L'échec de l'asundexian — un potentiel blockbuster — en phase trois est un coup dur pour Bayer. Sa division pharmaceutique, autrefois le joyau de la couronne, n'innove plus depuis longtemps. Les expirations de brevets du Xeralto et de l'Eylea approchent à grand pas et le petit jeu des reformulations ne retardera pas indéfiniment l'échéance. 

La division sciences agricoles affronte des marchés en contraction et une facture judiciaire qui ne cesse de s'allonger. De manière très nette, l'acquisition de Monsanto s'inscrit d'ores et déjà comme l'un des plus grands désastres du capitalisme contemporain. 

Bayer a signé un chèque de €55 milliards pour acquérir Monsanto, somme qu'on rapportera à sa capitalisation boursière actuelle de €40 milliards pour mesurer l'ampleur de la destruction de valeur. Les Allemands, disons-le, se sont bien fait avoir par les Américains, qui leur ont refilé la patate chaude juste avant que n'éclate la tempête. 

De son côté, la division santé grand public vivote à peine. Sa croissance est en panne et ses marges sous pression depuis des années. Les autres grands groupes pharmaceutiques se sont déjà séparés de leurs comparables, cédées aux groupes de consommation courante type P&G et Unilever. Bayer, lui, continue de traîner la patte. 

Arrivé à l'été dernier, le nouveau directeur général Bill Anderson a du pain sur la planche et une fenêtre de temps limitée s'il veut secouer le cocotier de la Deutsche bürokratie. Anderson était précédemment à la tête de Genentech, bras armé de la R&D chez Roche. 

On devine où se trouve la priorité du conseil d'administration de Bayer : dans la revitalisation de la division pharmaceutique plutôt que dans une restructuration d'ampleur, comme celle défendue par les activistes au capital du conglomérat. 

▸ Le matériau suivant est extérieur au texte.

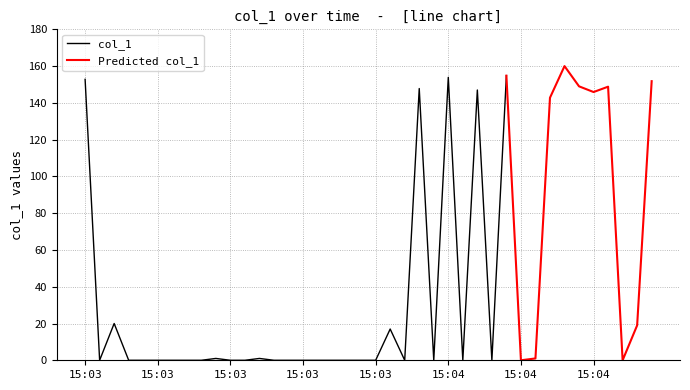

Does the chart have visible grid lines?

Yes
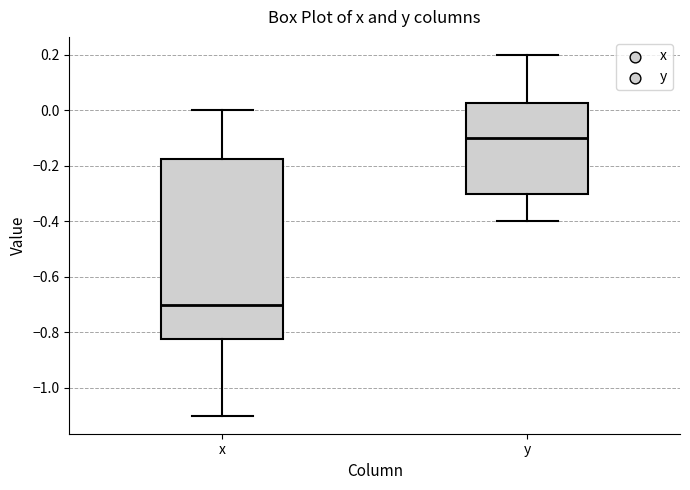

Reading left to right, read every box against the y-axis: the position of its median line, the range the box covers, and the ends of its whiskers. The values are not printed on the chart, so give them approximately, as read against the axis.

x: median -0.70, box -0.82 to -0.18, whiskers -1.10 to 0.00
y: median -0.10, box -0.30 to 0.02, whiskers -0.40 to 0.20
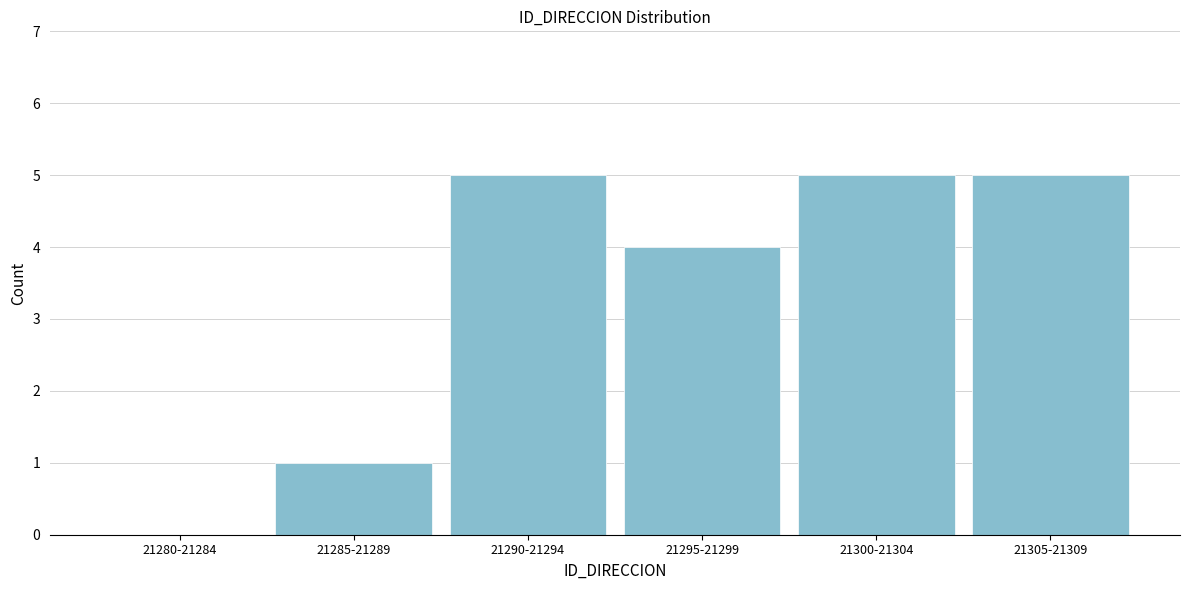

Reading left to right, transcribe all the data shown in this chart.

21280-21284=0	21285-21289=1	21290-21294=5	21295-21299=4	21300-21304=5	21305-21309=5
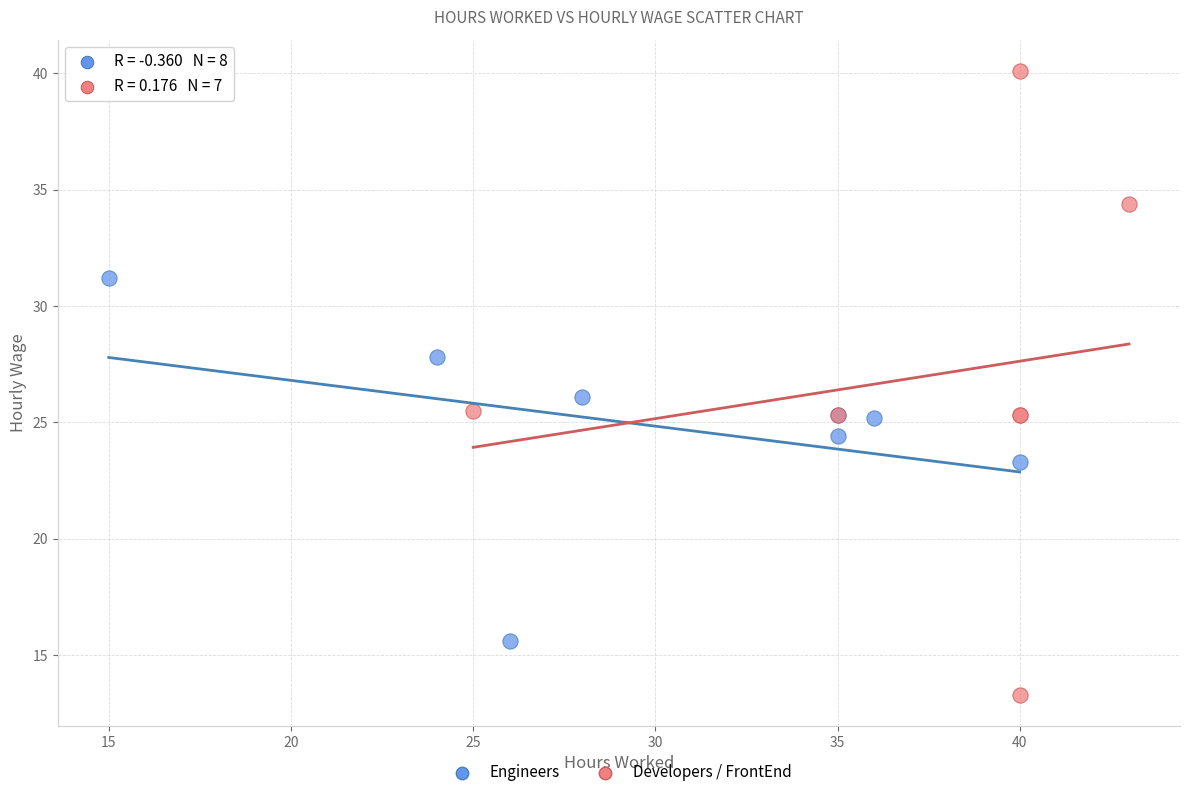

Which series reaches the maximum Y coordinate?

Developers / FrontEnd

Celle-ci ferait-elle sens ? Par le passé, Bayer a justifié sa volonté de conserver ses divisions sciences agricoles et santé grand public par leur capacité à financer la R&D de la division pharmaceutique. La stratégie n'apparaît pas illogique, surtout avec un niveau d'endettement élevé qui ne laisse guère de marge de manoeuvre au groupe. 

Par ailleurs, même si l'on tablait sur une séparation des entités, qu'obtiendrait réellement Bayer ? Aligné sur les niveaux de valorisation de FMC ou Corteva, Monsanto pourrait valoir €50 milliards. Toutes deux en panne de croissance, à dix fois leurs profits, la division pharmaceutique pourrait valoir €30 milliards, et la division santé grand public €10 milliards. 

Moins les €45 milliards de dette nette — si l'on y inclut €10 milliards de provisions liée aux litiges sur le glyphosate — on retrouve une valeur nette d'actifs de €45 milliards. Qu'on applique un léger discount de holding à ce montant et la capitalisation boursière du moment semble rationnelle. 

Bill Anderson a raison de voir réformer la culture du groupe de fond en comble. La tâche apparaît cependant herculéenne. Sans une rapide revitalisation de la division pharmaceutique ainsi qu'une intervention divine pour que cesse enfin le cauchemar juridique du glyphosate, Bayer sera prochainement acculé à une situation intenable d'ici peu.